I wouldn't say I feel uncomfortable, but I think I finally need to start publishing papers and find a PhD position (:

lispwright

@abcdw While I didn't plan this out, for programming and systems I recommend seriously studying biology because of all the mechanisms and metaphors you'll learn.

So up to college level general biology, whatever is the equilivent of Helena Curtis nowadays, and molecular genetics is also lots of fun.

Andrew Tropin

Keep experimenting with fibers and for a good reason I need an operation, which waits until thread is exited.

paste.sr.ht/~abcdw/12b2547726c

I implemented it and it works, but obviously blows up the memory. I've not finished a "Parallel Concurrent ML" paper and have a very little clue what I do in block-fn, I'll appreaciate if someone can give me a quick solution for now.

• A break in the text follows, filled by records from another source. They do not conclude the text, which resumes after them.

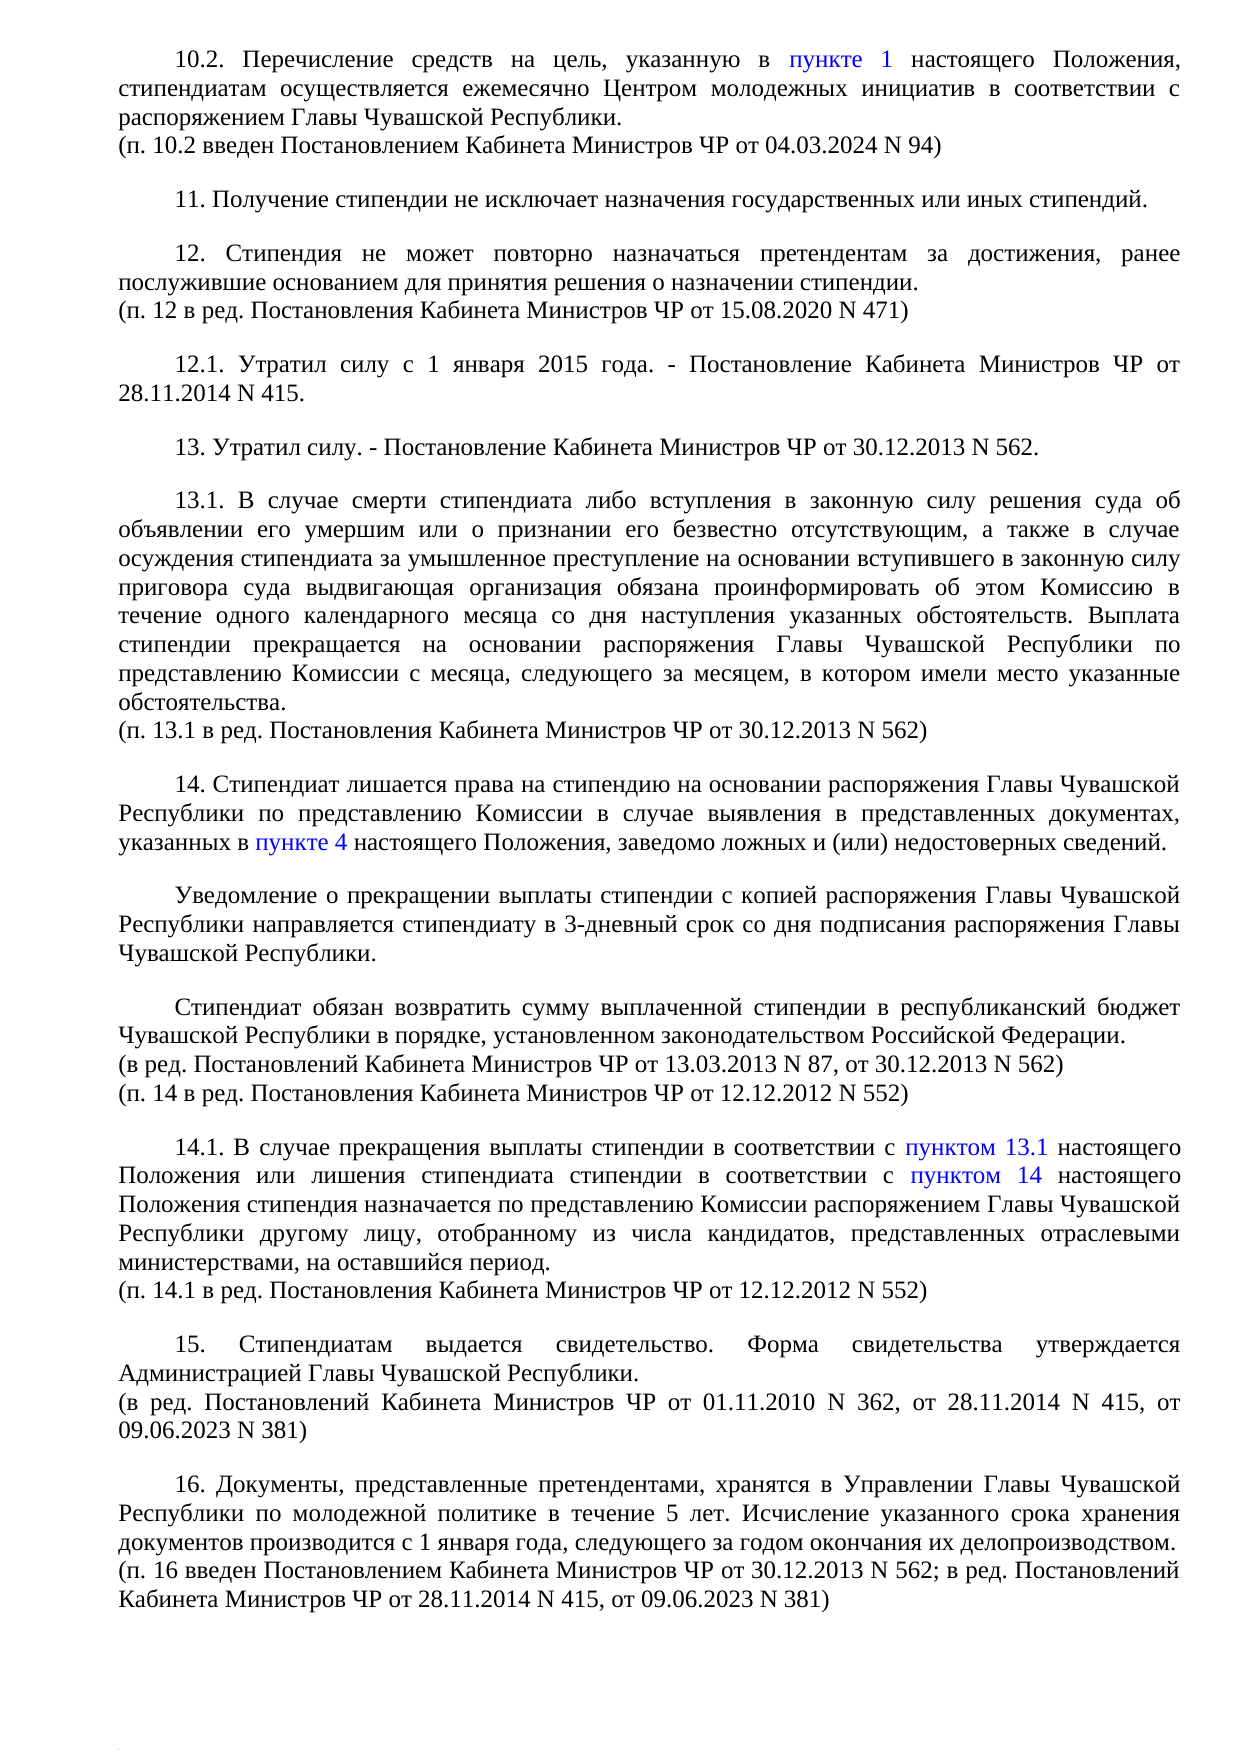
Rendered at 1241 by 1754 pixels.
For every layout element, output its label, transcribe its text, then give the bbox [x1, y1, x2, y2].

text (п. 13.1 в ред. Постановления Кабинета Министров ЧР от 30.12.2013 N 562) [118, 716, 1181, 744]
text 12. Стипендия не может повторно назначаться претендентам за достижения, ранее послужившие основанием для принятия решения о назначении стипендии. [118, 238, 1181, 296]
text (п. 10.2 введен Постановлением Кабинета Министров ЧР от 04.03.2024 N 94) [118, 131, 1181, 159]
text (в ред. Постановлений Кабинета Министров ЧР от 01.11.2010 N 362, от 28.11.2014 N 415, от 09.06.2023 N 381) [118, 1387, 1181, 1444]
text (п. 16 введен Постановлением Кабинета Министров ЧР от 30.12.2013 N 562; в ред. Постановлений Кабинета Министров ЧР от 28.11.2014 N 415, от 09.06.2023 N 381) [118, 1556, 1181, 1613]
text (п. 14.1 в ред. Постановления Кабинета Министров ЧР от 12.12.2012 N 552) [118, 1276, 1181, 1304]
text (в ред. Постановлений Кабинета Министров ЧР от 13.03.2013 N 87, от 30.12.2013 N 562) [118, 1049, 1181, 1078]
text Уведомление о прекращении выплаты стипендии с копией распоряжения Главы Чувашской Республики направляется стипендиату в 3-дневный срок со дня подписания распоряжения Главы Чувашской Республики. [118, 881, 1181, 967]
text Стипендиат обязан возвратить сумму выплаченной стипендии в республиканский бюджет Чувашской Республики в порядке, установленном законодательством Российской Федерации. [118, 992, 1181, 1049]
text 13. Утратил силу. - Постановление Кабинета Министров ЧР от 30.12.2013 N 562. [118, 432, 1181, 461]
text 15. Стипендиатам выдается свидетельство. Форма свидетельства утверждается Администрацией Главы Чувашской Республики. [118, 1329, 1181, 1387]
text 16. Документы, представленные претендентами, хранятся в Управлении Главы Чувашской Республики по молодежной политике в течение 5 лет. Исчисление указанного срока хранения документов производится с 1 января года, следующего за годом окончания их делопроизводством. [118, 1469, 1181, 1556]
text 10.2. Перечисление средств на цель, указанную в пункте 1 настоящего Положения, стипендиатам осуществляется ежемесячно Центром молодежных инициатив в соответствии с распоряжением Главы Чувашской Республики. [118, 44, 1181, 131]
text 14. Стипендиат лишается права на стипендию на основании распоряжения Главы Чувашской Республики по представлению Комиссии в случае выявления в представленных документах, указанных в пункте 4 настоящего Положения, заведомо ложных и (или) недостоверных сведений. [118, 769, 1181, 856]
text 14.1. В случае прекращения выплаты стипендии в соответствии с пунктом 13.1 настоящего Положения или лишения стипендиата стипендии в соответствии с пунктом 14 настоящего Положения стипендия назначается по представлению Комиссии распоряжением Главы Чувашской Республики другому лицу, отобранному из числа кандидатов, представленных отраслевыми министерствами, на оставшийся период. [118, 1132, 1181, 1276]
text (п. 12 в ред. Постановления Кабинета Министров ЧР от 15.08.2020 N 471) [118, 296, 1181, 324]
text 11. Получение стипендии не исключает назначения государственных или иных стипендий. [118, 184, 1181, 213]
text 12.1. Утратил силу с 1 января 2015 года. - Постановление Кабинета Министров ЧР от 28.11.2014 N 415. [118, 349, 1181, 407]
text 13.1. В случае смерти стипендиата либо вступления в законную силу решения суда об объявлении его умершим или о признании его безвестно отсутствующим, а также в случае осуждения стипендиата за умышленное преступление на основании вступившего в законную силу приговора суда выдвигающая организация обязана проинформировать об этом Комиссию в течение одного календарного месяца со дня наступления указанных обстоятельств. Выплата стипендии прекращается на основании распоряжения Главы Чувашской Республики по представлению Комиссии с месяца, следующего за месяцем, в котором имели место указанные обстоятельства. [118, 486, 1181, 716]
text (п. 14 в ред. Постановления Кабинета Министров ЧР от 12.12.2012 N 552) [118, 1078, 1181, 1107]
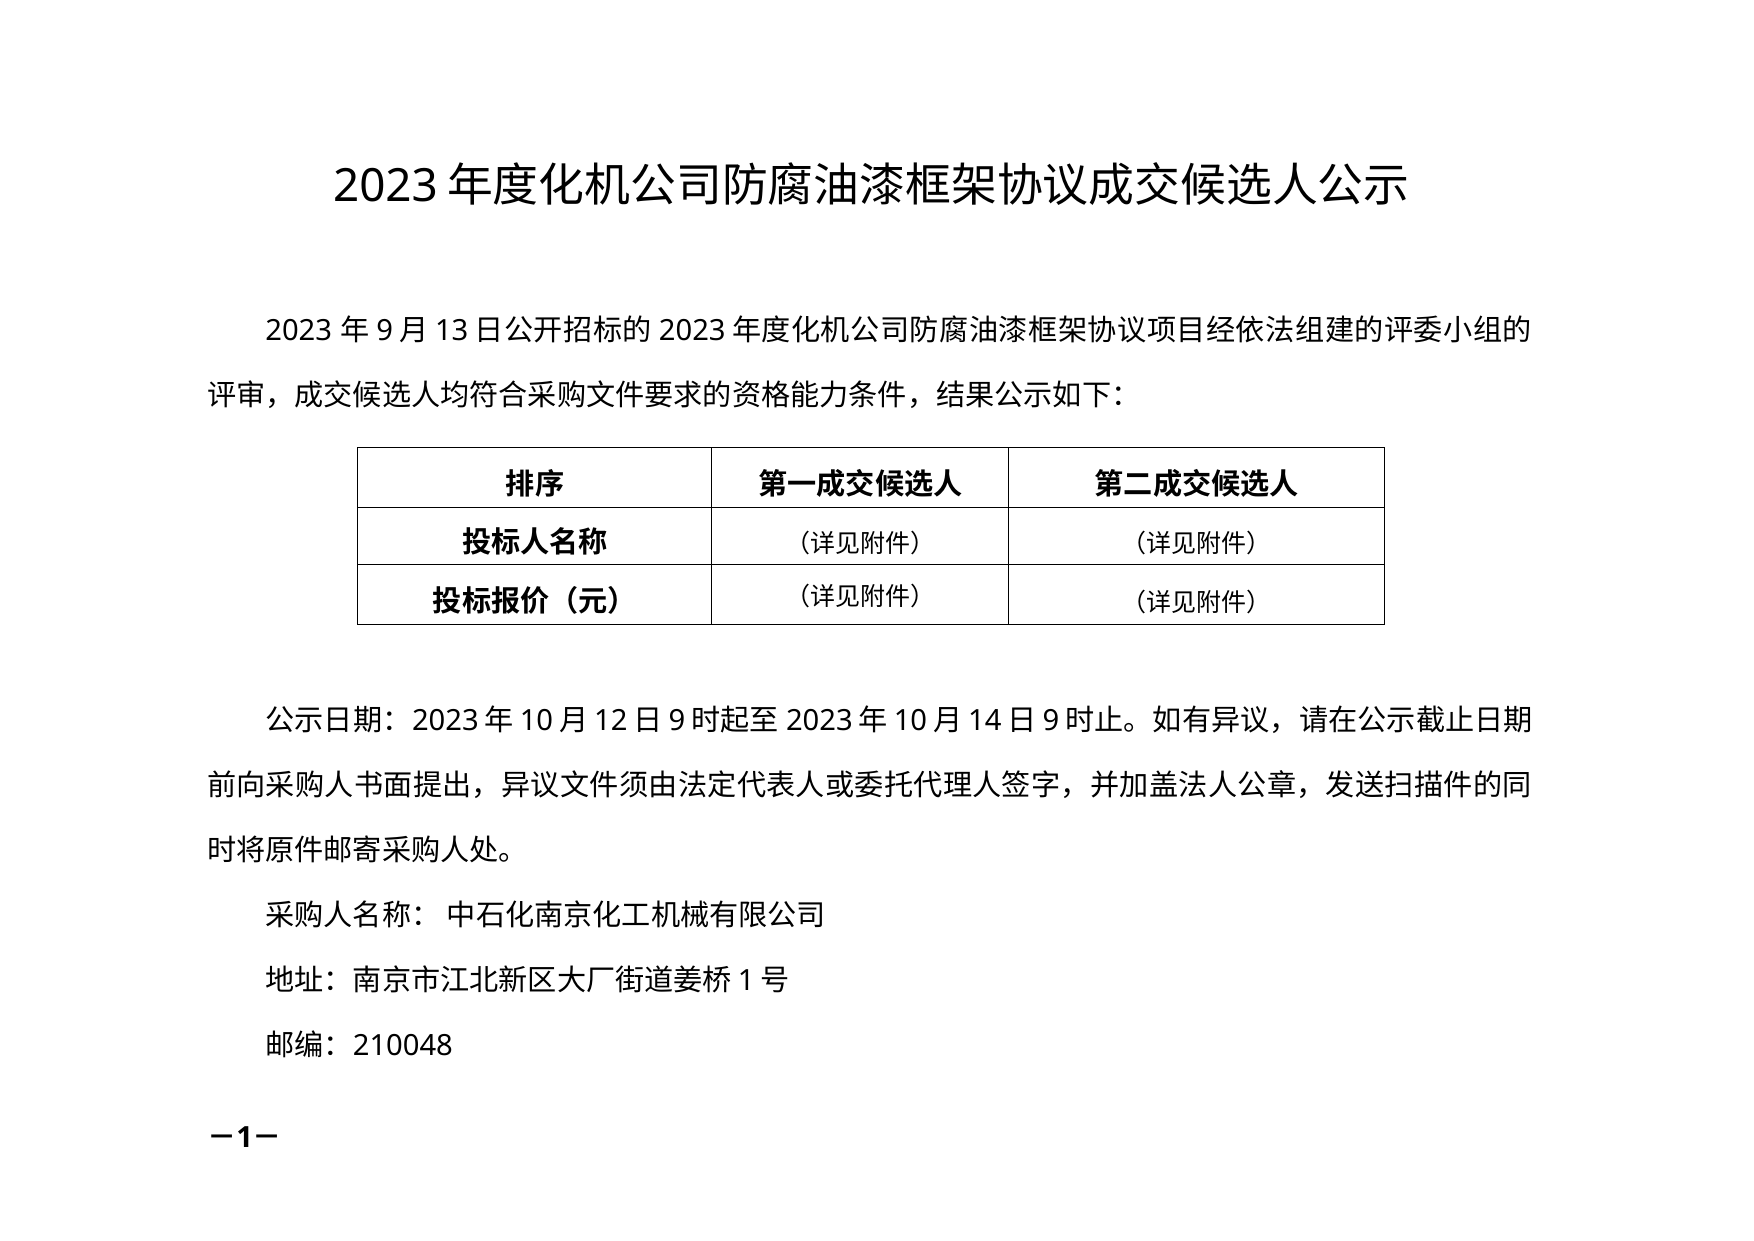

#guile #scheme #lisp #fibers #concurrency

Bahman M.

@abcdw I'd say post this on #Lemmy too. Usually you can hope for decent no-nonsense answers.

lemmy.ml/c/programming & lemmy.ml/c/programming@program are good starting points IMO

Jeff Kreeftmeijer

@abcdw oh wow! I'm sorry, missed this completely. Thanks for packaging it, and great to hear you like it. :)

Andrew Tropin

@migalmoreno collected a number of real-world rde configurations: git.sr.ht/~abcdw/rde#people-s-

Check out those nice approaches for maintaining your home and system configs with guix and rde.